The student:teacher ratio is another myth that doesn't bear up to actual facts. Other countries, such as Japan, have higher ratios than we do but their students do much better. Find another cause.

Bad comparison. I have already pointed out that our schools do just as well as any other country's schools when you control for socioeconomic factors.

STUDENT ACHIEVEMENT AS A FUNCTION OF CLASS SIZE AND PUPIL-TEACHER RATIO
https://dspace.emich.edu:8443/dspace/bitstream/1970/205/2/diss_EdD_06_BeckerR_1.pdf

One thing that is pointed out in this study that I would not have expected is that "Class Size (CS)" has very little correlation with "Pupil-Teacher Ratio (PTR)." That's kinda mind boggling--it points to a whole lot of certified teachers not actually doing teaching.

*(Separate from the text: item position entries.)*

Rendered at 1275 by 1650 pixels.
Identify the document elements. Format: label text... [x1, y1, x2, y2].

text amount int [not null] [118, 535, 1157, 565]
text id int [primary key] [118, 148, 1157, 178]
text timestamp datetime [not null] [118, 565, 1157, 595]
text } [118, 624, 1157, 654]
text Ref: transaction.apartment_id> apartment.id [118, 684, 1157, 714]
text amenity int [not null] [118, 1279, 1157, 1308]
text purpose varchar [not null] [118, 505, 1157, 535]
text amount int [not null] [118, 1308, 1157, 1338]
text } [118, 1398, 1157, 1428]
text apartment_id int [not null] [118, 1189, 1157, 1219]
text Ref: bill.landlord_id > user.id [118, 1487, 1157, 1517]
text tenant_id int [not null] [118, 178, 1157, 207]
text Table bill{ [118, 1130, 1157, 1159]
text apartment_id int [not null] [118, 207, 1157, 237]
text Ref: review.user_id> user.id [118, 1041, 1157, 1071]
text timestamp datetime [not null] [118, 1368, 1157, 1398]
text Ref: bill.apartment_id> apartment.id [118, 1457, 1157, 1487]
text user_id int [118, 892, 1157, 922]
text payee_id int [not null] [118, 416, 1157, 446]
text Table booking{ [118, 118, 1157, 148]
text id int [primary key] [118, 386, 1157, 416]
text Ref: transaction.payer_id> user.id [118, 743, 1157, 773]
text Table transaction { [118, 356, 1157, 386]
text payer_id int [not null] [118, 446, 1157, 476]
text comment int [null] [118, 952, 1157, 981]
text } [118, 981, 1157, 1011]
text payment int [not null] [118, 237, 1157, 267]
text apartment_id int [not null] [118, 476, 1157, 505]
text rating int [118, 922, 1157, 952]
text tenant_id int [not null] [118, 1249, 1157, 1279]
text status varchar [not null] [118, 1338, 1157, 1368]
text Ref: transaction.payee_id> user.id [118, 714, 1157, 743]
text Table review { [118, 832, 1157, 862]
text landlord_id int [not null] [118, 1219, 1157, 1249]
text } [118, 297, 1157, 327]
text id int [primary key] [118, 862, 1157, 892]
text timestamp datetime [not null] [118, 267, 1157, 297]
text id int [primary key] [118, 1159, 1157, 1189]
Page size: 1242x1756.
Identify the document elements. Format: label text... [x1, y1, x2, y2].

Achievement improvement goes with Class Size rather than Pupil-Teacher Ratio. It also points out that the intervention is better earlier rather than later and that you have to keep it up for several years or it slips away. However, once you get it "burned in", as it were, it persists through high school.

It's a reasonably new study (2006) with some good data.

Aside: I keep setting the followup to -kooler but for some reason things keep getting sent to -list. Anybody know why? Let's see if this one takes.